I'd like every record written out again, exactly as it is.
-------- DATA SUPPLIED
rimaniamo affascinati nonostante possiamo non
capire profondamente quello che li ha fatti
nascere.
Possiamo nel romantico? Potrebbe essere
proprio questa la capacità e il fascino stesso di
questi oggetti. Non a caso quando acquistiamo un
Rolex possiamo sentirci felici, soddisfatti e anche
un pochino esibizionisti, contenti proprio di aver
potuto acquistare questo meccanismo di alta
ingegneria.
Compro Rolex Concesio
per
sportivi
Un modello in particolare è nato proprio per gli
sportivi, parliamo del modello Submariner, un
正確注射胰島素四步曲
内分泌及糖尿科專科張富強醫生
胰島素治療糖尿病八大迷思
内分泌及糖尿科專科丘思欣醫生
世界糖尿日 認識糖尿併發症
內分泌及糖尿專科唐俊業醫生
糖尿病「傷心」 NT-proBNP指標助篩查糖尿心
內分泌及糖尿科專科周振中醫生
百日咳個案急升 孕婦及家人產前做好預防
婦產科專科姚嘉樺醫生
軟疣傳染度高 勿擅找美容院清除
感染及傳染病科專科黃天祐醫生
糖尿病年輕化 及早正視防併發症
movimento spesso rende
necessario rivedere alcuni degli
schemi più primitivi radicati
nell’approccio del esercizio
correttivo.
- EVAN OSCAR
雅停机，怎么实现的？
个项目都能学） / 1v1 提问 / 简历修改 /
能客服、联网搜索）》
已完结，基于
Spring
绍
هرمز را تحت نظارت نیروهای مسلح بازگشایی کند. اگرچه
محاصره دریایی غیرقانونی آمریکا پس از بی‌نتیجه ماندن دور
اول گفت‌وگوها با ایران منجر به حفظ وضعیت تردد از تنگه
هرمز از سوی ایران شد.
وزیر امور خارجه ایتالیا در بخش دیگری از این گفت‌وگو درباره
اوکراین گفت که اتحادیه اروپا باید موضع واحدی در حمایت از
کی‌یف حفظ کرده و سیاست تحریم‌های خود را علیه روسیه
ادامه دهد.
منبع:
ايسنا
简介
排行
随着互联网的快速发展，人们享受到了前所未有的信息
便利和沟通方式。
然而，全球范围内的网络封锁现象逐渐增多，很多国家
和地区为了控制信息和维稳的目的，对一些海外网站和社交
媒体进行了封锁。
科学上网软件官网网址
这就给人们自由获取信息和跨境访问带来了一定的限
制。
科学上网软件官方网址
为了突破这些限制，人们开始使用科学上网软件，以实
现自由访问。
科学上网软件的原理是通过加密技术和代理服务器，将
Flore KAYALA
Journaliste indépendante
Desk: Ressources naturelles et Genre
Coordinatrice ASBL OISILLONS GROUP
----------------
EXERCISE ANSWER |
rimaniamo affascinati nonostante possiamo non
capire profondamente quello che li ha fatti
nascere.
Possiamo nel romantico? Potrebbe essere
proprio questa la capacità e il fascino stesso di
questi oggetti. Non a caso quando acquistiamo un
Rolex possiamo sentirci felici, soddisfatti e anche
un pochino esibizionisti, contenti proprio di aver
potuto acquistare questo meccanismo di alta
ingegneria.
Compro Rolex Concesio
per
sportivi
Un modello in particolare è nato proprio per gli
sportivi, parliamo del modello Submariner, un
正確注射胰島素四步曲
内分泌及糖尿科專科張富強醫生
胰島素治療糖尿病八大迷思
内分泌及糖尿科專科丘思欣醫生
世界糖尿日 認識糖尿併發症
內分泌及糖尿專科唐俊業醫生
糖尿病「傷心」 NT-proBNP指標助篩查糖尿心
內分泌及糖尿科專科周振中醫生
百日咳個案急升 孕婦及家人產前做好預防
婦產科專科姚嘉樺醫生
軟疣傳染度高 勿擅找美容院清除
感染及傳染病科專科黃天祐醫生
糖尿病年輕化 及早正視防併發症
movimento spesso rende
necessario rivedere alcuni degli
schemi più primitivi radicati
nell’approccio del esercizio
correttivo.
- EVAN OSCAR
雅停机，怎么实现的？
个项目都能学） / 1v1 提问 / 简历修改 /
能客服、联网搜索）》
已完结，基于
Spring
绍
هرمز را تحت نظارت نیروهای مسلح بازگشایی کند. اگرچه
محاصره دریایی غیرقانونی آمریکا پس از بی‌نتیجه ماندن دور
اول گفت‌وگوها با ایران منجر به حفظ وضعیت تردد از تنگه
هرمز از سوی ایران شد.
وزیر امور خارجه ایتالیا در بخش دیگری از این گفت‌وگو درباره
اوکراین گفت که اتحادیه اروپا باید موضع واحدی در حمایت از
کی‌یف حفظ کرده و سیاست تحریم‌های خود را علیه روسیه
ادامه دهد.
منبع:
ايسنا
简介
排行
随着互联网的快速发展，人们享受到了前所未有的信息
便利和沟通方式。
然而，全球范围内的网络封锁现象逐渐增多，很多国家
和地区为了控制信息和维稳的目的，对一些海外网站和社交
媒体进行了封锁。
科学上网软件官网网址
这就给人们自由获取信息和跨境访问带来了一定的限
制。
科学上网软件官方网址
为了突破这些限制，人们开始使用科学上网软件，以实
现自由访问。
科学上网软件的原理是通过加密技术和代理服务器，将
Flore KAYALA
Journaliste indépendante
Desk: Ressources naturelles et Genre
Coordinatrice ASBL OISILLONS GROUP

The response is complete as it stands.